Updated: Apr 30
THE MOST COMMON MISTAKE WHEN CONDITIONING FOR COMBAT SPORTS
Being able to “go the distance” in a 12 round boxing match or any other combat sport competition, requires bulletproof conditioning. In one of my previous posts I was talking about developing aerobic capacity, as a basis for conditioning fighters. However, that’s just one piece of the puzzle. Aerobic metabolism determines the upper limits of performance as well as recovery in between efforts. But what about the high intensity efforts a fighter needs to perform over and over during a round? Well, that’s where all the gruelling heavy bag and pad sessions come in place.
Don't be that guy
Hitting the pads or the heavy bag round after round will definitely increase your endurance and anaerobic conditioning. However, you need to make sure that you’re doing things the right way. One of the most common mistakes I see people make is separating technical work and conditioning. It means that during sessions that are dedicated to technique, they focus on learning and practising new skills. And when it’s time for conditioning, they allow all that technique to go down the drain in favour of going berserk on the heavy bag. The explanation being, “I’m just working on my conditioning today, not skills” or something like that. If only the body worked that way…

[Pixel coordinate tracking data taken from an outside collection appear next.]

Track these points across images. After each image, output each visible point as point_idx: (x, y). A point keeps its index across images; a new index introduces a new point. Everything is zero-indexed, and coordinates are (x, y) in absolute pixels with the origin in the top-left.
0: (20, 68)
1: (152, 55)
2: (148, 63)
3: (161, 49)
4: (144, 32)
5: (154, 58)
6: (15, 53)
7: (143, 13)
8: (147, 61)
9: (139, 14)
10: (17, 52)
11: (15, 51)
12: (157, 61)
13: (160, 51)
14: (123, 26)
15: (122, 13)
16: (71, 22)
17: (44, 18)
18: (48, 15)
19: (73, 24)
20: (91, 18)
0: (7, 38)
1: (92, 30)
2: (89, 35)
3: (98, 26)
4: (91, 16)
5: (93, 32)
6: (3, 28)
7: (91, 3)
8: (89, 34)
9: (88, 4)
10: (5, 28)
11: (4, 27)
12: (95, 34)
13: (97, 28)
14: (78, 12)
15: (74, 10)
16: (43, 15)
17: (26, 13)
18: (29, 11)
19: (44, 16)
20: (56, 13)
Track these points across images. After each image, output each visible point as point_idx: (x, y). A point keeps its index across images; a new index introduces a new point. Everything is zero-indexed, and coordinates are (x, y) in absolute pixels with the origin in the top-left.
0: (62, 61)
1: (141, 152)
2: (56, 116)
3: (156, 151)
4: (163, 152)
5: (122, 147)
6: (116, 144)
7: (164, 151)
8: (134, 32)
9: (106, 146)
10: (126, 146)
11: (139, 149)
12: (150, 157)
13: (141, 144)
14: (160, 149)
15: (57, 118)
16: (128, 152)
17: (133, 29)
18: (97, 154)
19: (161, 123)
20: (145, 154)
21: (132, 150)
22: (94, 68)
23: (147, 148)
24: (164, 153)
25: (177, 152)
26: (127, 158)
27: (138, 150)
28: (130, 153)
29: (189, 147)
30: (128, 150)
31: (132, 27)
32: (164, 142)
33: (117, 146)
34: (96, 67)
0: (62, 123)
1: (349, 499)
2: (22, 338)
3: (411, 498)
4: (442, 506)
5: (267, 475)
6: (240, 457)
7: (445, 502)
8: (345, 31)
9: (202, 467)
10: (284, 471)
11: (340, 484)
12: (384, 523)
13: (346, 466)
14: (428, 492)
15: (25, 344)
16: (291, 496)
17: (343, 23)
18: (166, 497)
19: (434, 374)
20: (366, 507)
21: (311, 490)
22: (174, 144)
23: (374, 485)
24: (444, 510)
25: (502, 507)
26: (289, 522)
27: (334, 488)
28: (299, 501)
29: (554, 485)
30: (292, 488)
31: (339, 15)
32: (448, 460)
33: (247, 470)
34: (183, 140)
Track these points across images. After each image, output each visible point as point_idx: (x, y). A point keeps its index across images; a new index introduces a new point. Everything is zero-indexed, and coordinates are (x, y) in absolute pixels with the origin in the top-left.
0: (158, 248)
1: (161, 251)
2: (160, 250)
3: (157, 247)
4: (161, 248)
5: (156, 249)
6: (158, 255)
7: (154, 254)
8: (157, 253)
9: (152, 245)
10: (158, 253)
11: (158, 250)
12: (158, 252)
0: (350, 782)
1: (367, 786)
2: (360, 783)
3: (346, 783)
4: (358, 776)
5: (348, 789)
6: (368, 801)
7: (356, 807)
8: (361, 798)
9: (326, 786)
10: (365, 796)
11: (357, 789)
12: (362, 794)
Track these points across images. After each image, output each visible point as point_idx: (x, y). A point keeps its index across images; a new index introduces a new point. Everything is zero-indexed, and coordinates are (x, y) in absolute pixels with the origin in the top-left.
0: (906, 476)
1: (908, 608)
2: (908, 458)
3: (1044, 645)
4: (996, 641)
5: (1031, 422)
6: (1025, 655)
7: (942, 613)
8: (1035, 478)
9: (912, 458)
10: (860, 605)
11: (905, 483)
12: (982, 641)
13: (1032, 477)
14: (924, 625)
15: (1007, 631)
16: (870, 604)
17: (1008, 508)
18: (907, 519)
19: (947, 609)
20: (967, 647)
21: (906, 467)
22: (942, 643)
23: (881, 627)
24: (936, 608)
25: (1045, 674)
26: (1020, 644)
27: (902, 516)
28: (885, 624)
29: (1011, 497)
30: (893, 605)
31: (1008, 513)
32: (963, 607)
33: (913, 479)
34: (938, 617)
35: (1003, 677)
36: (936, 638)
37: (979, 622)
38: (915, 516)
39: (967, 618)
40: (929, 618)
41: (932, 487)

How to progress 10 x faster
Performing good quality movements is the basis for high performance in any sports. And learning movement patterns requires repetition. A lot of repetition. Repeating a movement with sloppy form under the excuse of focusing on conditioning will engrave a faulty movement pattern that’s going to be be very difficult to re-programme. It is much easier to learn a movement pattern correctly from the beginning, than to alter a pre-existing faulty habit. And here’s exactly how much easier: according to Schmidt (Motor control and learning), it takes approximately 300-500 repetitions to develop a new motor pattern. Conversely, it will take about 3000-5000 repetitions to rewrite and correct an already existing motor pattern! So think twice (or rather 10 times) before you let your form slip during those all-out conditioning rounds. By focusing on doing it right all the time, you will progress 10 times faster.
Stick to the good old techniques or turn it down
I understand that, as fighters, we are conditioned to turn up the intensity to a maximum, and that’s all right, as long as you’re doing it in a smart way. When performing endurance drills on the pads or the bag, make sure to chose the techniques that you are familiar with and can maintain good form on automatically, even when you get tired, rather than trying to throw a thousand repetitions of a strike you just learned yesterday. Second, if you notice you’re form is breaking down, it is better to slow down than to continue with a sloppy technique. Leave your ego at the door, turn down the intensity and continue to perform good quality movements. Never compromise technique for intensity!
It is not easy to maintain good form when you’re under fatigue. It is something that has to be learned and so it is necessary to practice your skills when you are tired. Just be careful not to cross the line and start repeating sloppy movement patterns.
You’re only cheating yourself
Many people believe that “cheating”, or performing a movement incorrectly will make it easier. This is a misconception. It might feel easier because you’re no longer focusing intensely on keeping good form. However, in reality bad form leads to inefficient movement which, in turn, leads to energy waste. Focusing on your form makes your body move in the most efficient way, with the least energy expenditure. On the other hand, bad form leads to decreased movement efficiency, and a lot of energy being wasted. So you’re not really making your task easier. All you’re doing is wasting energy, while engraving faulty movement patterns that are going to be really hard to correct later.
Train smart, not hard?
I believe a better saying would be train hard, but smart. No fighter wants to hear “Don’t train hard”, right? That’s why we chose this sport after all, to train hard. But that doesn’t justify not training smart. Don’t think that technique and conditioning are two separate things. Don’t repeat bad movement patterns, unless you want to end up performing thousands of corrective repetitions. Skills are hard earned habits, and it is the habits, the automatic movements, that emerge in the ring, when you get tired.
Excellence is not an art. It is the habit of practice.